▶ EXCERPT PROVIDED:

In one study (Hong et al., 1997, Experiment 2), 303 Hong Kong Chinese 
undergraduate students were randomly assigned to the American culture 
priming condition, the Chinese culture priming condition, or the control 
condition. Participants in the American culture priming condition were 
shown six pictures of American icons and were asked to answer short 
questions about the pictures (e.g., "Which country does this picture 
symbolize?" "Use three adjectives to describe the character of the 
legendary figure in this picture"). Participants in the Chinese culture 
priming condition were shown six pictures of Chinese icons and were asked 
to answer the same short questions. These conditions were designed to 
inject activation into American and Chinese construct networks, 
respectively, leading to elevated accessibility of their respective 
implicit theories about the causality of social events. Participants in 
the control condition were shown six drawings of geometric figures and 
asked to indicate where they thought there should be a shade or a shadow. 
This condition was designed to inject no activation into cultural 
knowledge networks but to otherwise resemble the cultural prime 
conditions.

Then, in an allegedly unrelated task, participants were given an 
attribution task adapted from Morris and Peng (1994). In this measure, 
participants were shown a realistic picture of a fish swimming in front of 
a group of fish (see Figure 3) and asked to indicate on a 12-point scale 
why one fish was swimming in front of the group. A score of 1 on the scale 
meant very confident that it is because the one fish is leading the other 
fish (an internal cause), and a score of 12 meant very confident that it 
is because the one fish is being chased by the other fish (an external 
cause). Consistent with the pattern identified in cross-national studies 
(Morris & Peng, 1994), we expected that participants would be less 
inclined to interpret the individual fish's behavior in terms of the 
external social pressure after American priming than after Chinese 
priming. Indeed, as predicted, participants who were exposed to American 
pictures were significantly less confident in the external (vs. internal) 
explanation than were those who were exposed to Chinese pictures (see 
Figure 4). Participants in the control condition fell midway between the 
two culture priming conditions.

(Dataset excerpt)
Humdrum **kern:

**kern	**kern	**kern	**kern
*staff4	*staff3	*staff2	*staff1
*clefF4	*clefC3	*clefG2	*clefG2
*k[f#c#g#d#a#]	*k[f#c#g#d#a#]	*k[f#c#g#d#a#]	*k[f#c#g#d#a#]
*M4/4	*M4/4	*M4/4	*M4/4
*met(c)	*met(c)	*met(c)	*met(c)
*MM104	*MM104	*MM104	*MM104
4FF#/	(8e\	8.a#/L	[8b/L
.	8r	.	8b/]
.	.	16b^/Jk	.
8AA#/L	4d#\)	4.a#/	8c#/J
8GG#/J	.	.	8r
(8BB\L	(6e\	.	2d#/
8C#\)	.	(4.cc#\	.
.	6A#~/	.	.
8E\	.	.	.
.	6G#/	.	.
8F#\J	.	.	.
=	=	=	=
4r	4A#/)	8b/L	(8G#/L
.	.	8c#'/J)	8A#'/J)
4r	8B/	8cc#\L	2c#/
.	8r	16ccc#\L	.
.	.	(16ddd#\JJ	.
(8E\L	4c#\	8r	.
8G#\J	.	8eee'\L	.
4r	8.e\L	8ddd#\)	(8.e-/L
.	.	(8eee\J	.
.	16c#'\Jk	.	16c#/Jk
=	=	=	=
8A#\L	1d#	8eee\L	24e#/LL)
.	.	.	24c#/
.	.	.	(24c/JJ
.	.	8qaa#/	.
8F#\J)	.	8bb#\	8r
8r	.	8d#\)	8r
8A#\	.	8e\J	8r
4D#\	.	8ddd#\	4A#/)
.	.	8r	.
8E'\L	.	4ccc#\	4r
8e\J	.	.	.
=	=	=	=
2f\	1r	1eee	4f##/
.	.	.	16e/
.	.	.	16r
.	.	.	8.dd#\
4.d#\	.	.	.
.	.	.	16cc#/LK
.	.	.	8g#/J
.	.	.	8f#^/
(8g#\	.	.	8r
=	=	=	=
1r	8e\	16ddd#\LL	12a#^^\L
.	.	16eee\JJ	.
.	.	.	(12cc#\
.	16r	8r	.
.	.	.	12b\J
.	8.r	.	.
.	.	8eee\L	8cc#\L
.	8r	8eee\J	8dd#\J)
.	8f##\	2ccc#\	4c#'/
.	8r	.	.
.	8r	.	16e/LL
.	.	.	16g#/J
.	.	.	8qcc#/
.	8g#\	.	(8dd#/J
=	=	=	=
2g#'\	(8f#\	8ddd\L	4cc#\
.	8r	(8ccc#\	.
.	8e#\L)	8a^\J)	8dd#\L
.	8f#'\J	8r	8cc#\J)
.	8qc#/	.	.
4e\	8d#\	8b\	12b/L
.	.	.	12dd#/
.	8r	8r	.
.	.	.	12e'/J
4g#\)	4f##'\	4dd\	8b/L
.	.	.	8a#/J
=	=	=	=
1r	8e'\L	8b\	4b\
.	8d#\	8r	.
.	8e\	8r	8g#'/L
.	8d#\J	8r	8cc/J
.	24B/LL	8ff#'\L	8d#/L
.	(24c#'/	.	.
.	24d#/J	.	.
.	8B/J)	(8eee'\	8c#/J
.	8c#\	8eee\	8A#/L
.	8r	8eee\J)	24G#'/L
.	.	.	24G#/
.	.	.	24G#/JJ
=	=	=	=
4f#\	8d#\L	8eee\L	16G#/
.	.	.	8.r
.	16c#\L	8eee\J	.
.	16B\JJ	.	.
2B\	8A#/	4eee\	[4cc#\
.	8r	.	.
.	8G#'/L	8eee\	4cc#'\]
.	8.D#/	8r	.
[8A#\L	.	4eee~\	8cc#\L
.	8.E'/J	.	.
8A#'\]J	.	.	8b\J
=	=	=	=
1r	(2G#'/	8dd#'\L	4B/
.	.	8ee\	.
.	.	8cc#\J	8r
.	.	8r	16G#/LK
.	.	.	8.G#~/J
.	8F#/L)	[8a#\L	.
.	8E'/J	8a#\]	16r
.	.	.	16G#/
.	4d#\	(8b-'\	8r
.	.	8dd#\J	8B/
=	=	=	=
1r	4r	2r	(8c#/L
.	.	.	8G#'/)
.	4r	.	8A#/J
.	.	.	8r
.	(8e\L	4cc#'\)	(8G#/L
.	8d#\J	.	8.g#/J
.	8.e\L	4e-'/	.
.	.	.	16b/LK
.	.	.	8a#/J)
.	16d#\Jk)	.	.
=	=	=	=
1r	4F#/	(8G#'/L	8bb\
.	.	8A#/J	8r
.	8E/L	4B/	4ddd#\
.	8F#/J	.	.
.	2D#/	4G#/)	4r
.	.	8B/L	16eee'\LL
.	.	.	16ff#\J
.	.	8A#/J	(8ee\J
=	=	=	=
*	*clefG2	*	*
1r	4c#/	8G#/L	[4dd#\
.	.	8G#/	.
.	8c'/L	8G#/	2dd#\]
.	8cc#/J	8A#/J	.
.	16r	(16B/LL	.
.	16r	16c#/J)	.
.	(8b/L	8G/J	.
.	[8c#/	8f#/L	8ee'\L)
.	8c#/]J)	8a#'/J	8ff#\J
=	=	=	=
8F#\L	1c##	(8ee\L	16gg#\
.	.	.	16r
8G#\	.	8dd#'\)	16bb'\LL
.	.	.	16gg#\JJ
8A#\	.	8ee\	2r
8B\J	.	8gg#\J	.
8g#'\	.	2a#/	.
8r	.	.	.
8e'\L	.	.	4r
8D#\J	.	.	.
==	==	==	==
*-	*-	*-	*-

▶ PROMPT A:
List the three conditions to which students were randomly assigned in the passage on cultural priming.
▶ PROMPT B:
Proceed with the passage on cultural priming, starting right after its final sentence.
The items are separate material and have no connection to the passage on cultural priming.

▶ WRITTEN REPLY A:
- The American culture priming condition
- The Chinese culture priming condition
- The control condition

▶ WRITTEN REPLY B:
In a second experiment, we replicated the cultural priming effect with a 
less constricted measure of causal attributions (Hong et al., 1997, 
Experiment 3). Participants were 75 Hong Kong Chinese undergraduate 
students who were randomly assigned to the American culture priming 
condition, the Chinese culture priming condition, or the control 
condition. In the American culture priming condition, participants were 
shown five pictures of American icons and asked to write 10 sentences to 
describe the pictures in terms of American culture. Participants in the 
Chinese culture priming condition were shown five pictures of Chinese 
icons and asked to write 10 sentences to describe the pictures in terms of 
Chinese culture. In the control condition, participants were shown five 
pictures of physical landscapes and asked to write 10 sentences about the 
landscapes. This procedure lasted for 10 minutes. Then, in an ostensibly 
unrelated task, participants were presented with a picture depicting a 
fish swimming in front of a school of fish and asked to write down what 
they thought was the major reason why the fish was swimming in front of 
other fish. This open-ended response format allowed participants to 
generate explanations that were not limited to the options we provided. On 
the basis of Miller's (1984) coding scheme, the explanations were coded 
into inferences of internal properties or external properties. Again, 
participants' likelihood of generating external explanations differed 
significantly across the three experimental conditions. As predicted, 
fewer participants in the American culture priming condition than in the 
Chinese culture priming condition generated explanations referring to the 
external social context (see Figure 4). The proportion of participants who 
generated external explanations in the control condition fell midway 
between the proportions of the two culture priming conditions, much as in 
the previous study.

A Conceptual Replication

In our third study, we checked that the priming effect is replicated when 
the task involves interpreting human actions. We asked participants to 
make an attribution for a character's deviation from a diet--an action 
chosen because it has no obvious connection to the cultural icons. We 
randomly assigned 234 Hong Kong Chinese high school students to one of 
three priming conditions. Participants in the American culture priming 
condition saw eight American icons and wrote 10 sentences about American 
culture. Participants in the Chinese culture priming condition saw eight 
Chinese icons and wrote 10 sentences about Chinese culture. Participants 
in the control condition saw pictures of natural landscapes and wrote 10 
sentences about the landscapes. This priming manipulation lasted 
approximately 15 minutes.

Then participants in all conditions read a story about an overweight boy 
who was advised by a physician not to eat food with high sugar content. 
One day, he and his friends went to a buffet dinner where a 
delicious-looking cake was offered. Despite its high sugar content, he ate 
it. After reading this brief description, participants were asked to 
respond to three sets of questions. Participants were asked to indicate 
the extent to which the boy's weight problem was caused by his 
dispositions. That is, they rated factors such as his personality 
dispositions (e.g., he lacks the ability to control himself, etc.) on a 
10-point scale, ranging from 1 (has very little influence on his action) 
to 10 (has a lot of influence on his action). In addition, participants 
were asked to indicate the extent to which the boy's eating of the cake 
was caused by pressures and constraints of his external social situation 
(situational reasons, friends' pressure on him, etc.) on the same 10-point 
scale.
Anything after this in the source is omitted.